The bank reported a massive quarterly loss in the June quarter, worsened by large provisions for bad loans. It reported gross non-performing assets of 5.01 percent in the quarter ending June 30th compared to 3.22 percent in the previous quarter, while maintaining a watch list of Rs 10,000 crores of exposure, which is potentially at the risk of turning bad.

Given the stress in the bank, and its dire need of capital to tide over the current crisis, RBI may well make an exception with certain conditions.

Commenting on the news, Krishnan ASV, vice-president of SBI Cap Securities told CNBC-TV18 that, “Entire risk of whether Yes Bank survives in its current avatar can now be evaded.”

He added that if RBI makes an exception for Yes Bank and permits a higher shareholding, then it could do so with a sunset clause condition, for instance.

Investor Name Not Disclosed

On October 3, Ravneet Gill, in a conference call with analysts, said, “We have been engaged with the regulator which of course I am not at liberty to discuss over here. But I think the issue is that there are 3 constituencies of investors that we are effectively engaged with. As I mentioned to you, first is private equity, second is certain strategic investors, and the third is family offices."

Yes Bank has not disclosed the name of this investor who is looking to infuse $1.2 billion into the bank. The identity of this investor will be key.
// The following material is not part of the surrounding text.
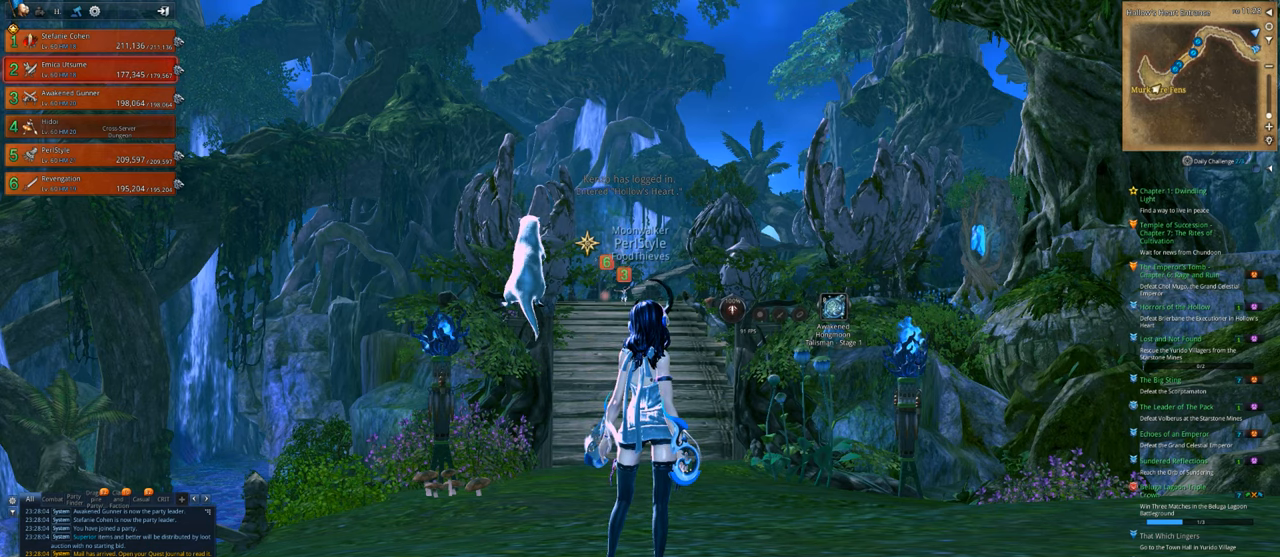
{"keys": [], "mouse": [], "mouse_move": "still", "events": []}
From an RBI point of view, a well-diversified and regulated financial entity or investor is sure to find more favour.

Reports had also suggested that a technology company could potentially pick up a large stake in Yes Bank. If this comes to be true, then RBI would be setting a new precedent by granting such an approval.

For now, the stamp of confidence from this unknown investor was enough to give hope to the investors, sending the stock zooming over 30 percent in trade today.

Krishnan told CNBC-TV18, "We are in an especially weak credit environment. You have seen banks during this earnings season letting investors know that things may not be smooth riding over the rest of FY20. The Yes Bank needs patient capital right now. For every bad news, you can’t keep hammering the stock because then the stock will only go one way. Sometimes the fundamentals need to take over. If this is patient capital, then it will be good news."